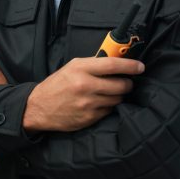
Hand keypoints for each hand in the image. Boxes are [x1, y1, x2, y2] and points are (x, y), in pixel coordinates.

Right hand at [23, 57, 143, 131]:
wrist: (39, 107)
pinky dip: (109, 106)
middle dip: (127, 83)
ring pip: (118, 99)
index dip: (130, 65)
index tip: (140, 66)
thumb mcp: (71, 67)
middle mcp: (85, 85)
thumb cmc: (57, 85)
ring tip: (110, 93)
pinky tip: (100, 103)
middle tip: (125, 82)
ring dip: (118, 95)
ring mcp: (88, 103)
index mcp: (80, 68)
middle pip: (121, 84)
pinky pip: (110, 110)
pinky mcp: (90, 117)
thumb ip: (93, 64)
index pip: (112, 64)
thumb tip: (116, 61)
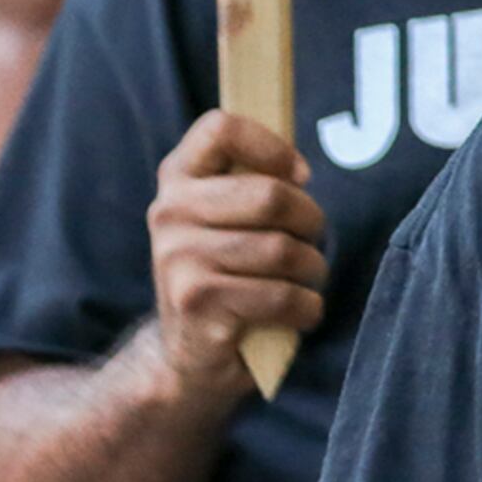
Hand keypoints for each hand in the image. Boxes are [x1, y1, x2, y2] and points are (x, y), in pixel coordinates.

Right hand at [144, 110, 325, 395]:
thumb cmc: (225, 270)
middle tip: (310, 238)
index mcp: (177, 178)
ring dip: (312, 268)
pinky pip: (280, 296)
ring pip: (281, 250)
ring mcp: (179, 260)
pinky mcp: (198, 304)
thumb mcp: (224, 216)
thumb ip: (251, 180)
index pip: (220, 128)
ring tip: (306, 278)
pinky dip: (306, 307)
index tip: (298, 176)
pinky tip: (300, 312)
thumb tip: (298, 169)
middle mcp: (169, 213)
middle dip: (309, 220)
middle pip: (270, 195)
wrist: (186, 353)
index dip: (272, 147)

> Prompt
Repeat every entry above exactly; images stay out of the copy.

> Solved exercise
Hand keypoints for each hand in the image. Boxes are [x1, y1, x2, y2] and points are (x, y), in pixel coordinates.

Right hand at [23, 57, 143, 131]:
wrist: (39, 107)
pinky dip: (109, 106)
middle dip: (127, 83)
ring pip: (118, 99)
index dip: (130, 65)
index tip: (140, 66)
thumb mcp: (71, 67)
middle mcp: (85, 85)
thumb cmc: (57, 85)
ring tip: (110, 93)
pinky tip: (100, 103)
middle tip: (125, 82)
ring dip: (118, 95)
ring mcp: (88, 103)
index mcp: (80, 68)
middle pip: (121, 84)
pinky pip: (110, 110)
pinky mcp: (90, 117)
thumb ip: (93, 64)
index pip: (112, 64)
thumb tip: (116, 61)
Hand keypoints for each hand in the image. Boxes are [x1, y1, x2, y2] and points are (x, y), in pixel coordinates.

Right hand at [144, 110, 325, 395]:
thumb cmc: (225, 270)
middle tip: (310, 238)
index mcp: (177, 178)
ring dip: (312, 268)
pinky pip: (280, 296)
ring pip: (281, 250)
ring mcp: (179, 260)
pinky mcp: (198, 304)
thumb mcp: (224, 216)
thumb ip: (251, 180)
index pip: (220, 128)
ring tip: (306, 278)
pinky dip: (306, 307)
index tip: (298, 176)
pinky tip: (300, 312)
thumb tip: (298, 169)
middle mcp: (169, 213)
middle dip: (309, 220)
middle pip: (270, 195)
wrist: (186, 353)
index dip: (272, 147)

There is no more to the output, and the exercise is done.